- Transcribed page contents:
..............................

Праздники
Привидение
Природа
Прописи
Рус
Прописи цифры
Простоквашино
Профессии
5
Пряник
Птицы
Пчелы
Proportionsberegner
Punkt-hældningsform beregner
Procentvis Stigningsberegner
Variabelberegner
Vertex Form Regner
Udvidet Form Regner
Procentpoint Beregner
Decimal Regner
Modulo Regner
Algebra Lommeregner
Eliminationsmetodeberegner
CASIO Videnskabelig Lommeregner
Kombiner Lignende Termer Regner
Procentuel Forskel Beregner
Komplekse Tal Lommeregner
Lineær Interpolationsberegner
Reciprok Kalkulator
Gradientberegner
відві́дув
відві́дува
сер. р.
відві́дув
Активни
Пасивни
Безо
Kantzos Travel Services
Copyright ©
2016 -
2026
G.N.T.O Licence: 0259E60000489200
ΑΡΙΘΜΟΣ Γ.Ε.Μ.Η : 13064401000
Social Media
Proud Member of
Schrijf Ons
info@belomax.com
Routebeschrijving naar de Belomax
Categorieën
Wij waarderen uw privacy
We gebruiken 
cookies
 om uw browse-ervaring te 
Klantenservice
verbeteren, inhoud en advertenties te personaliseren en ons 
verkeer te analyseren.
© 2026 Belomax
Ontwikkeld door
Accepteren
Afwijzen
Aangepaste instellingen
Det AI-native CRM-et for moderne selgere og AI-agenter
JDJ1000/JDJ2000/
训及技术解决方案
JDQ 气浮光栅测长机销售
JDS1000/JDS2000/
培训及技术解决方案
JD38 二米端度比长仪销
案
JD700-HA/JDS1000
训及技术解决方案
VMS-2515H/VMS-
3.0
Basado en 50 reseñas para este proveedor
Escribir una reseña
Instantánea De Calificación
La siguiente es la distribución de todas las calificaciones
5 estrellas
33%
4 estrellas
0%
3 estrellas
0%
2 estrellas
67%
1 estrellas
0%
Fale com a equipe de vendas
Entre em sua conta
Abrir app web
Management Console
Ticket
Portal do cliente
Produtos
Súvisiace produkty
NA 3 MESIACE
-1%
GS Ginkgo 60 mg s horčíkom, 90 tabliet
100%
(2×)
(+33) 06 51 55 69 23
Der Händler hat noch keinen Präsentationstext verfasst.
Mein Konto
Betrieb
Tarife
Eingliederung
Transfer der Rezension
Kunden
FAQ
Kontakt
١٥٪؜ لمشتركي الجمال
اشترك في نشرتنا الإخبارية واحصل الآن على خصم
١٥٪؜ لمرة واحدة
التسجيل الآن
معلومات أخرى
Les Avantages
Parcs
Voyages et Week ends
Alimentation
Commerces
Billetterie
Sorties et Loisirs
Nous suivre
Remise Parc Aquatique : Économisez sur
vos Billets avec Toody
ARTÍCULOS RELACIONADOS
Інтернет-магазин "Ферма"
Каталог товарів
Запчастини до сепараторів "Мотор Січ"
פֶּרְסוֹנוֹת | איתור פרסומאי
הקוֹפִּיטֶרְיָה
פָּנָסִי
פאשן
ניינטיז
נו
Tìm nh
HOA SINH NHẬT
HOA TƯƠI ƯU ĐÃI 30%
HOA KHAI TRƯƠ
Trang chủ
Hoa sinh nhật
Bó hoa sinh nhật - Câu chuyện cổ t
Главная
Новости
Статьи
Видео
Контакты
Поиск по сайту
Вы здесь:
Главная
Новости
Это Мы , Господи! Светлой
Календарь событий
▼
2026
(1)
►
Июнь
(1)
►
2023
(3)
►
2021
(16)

..............................

Copy each line of the entries that includes the word "Lommeregner".

- The answer:
Algebra Lommeregner
CASIO Videnskabelig Lommeregner
Komplekse Tal Lommeregner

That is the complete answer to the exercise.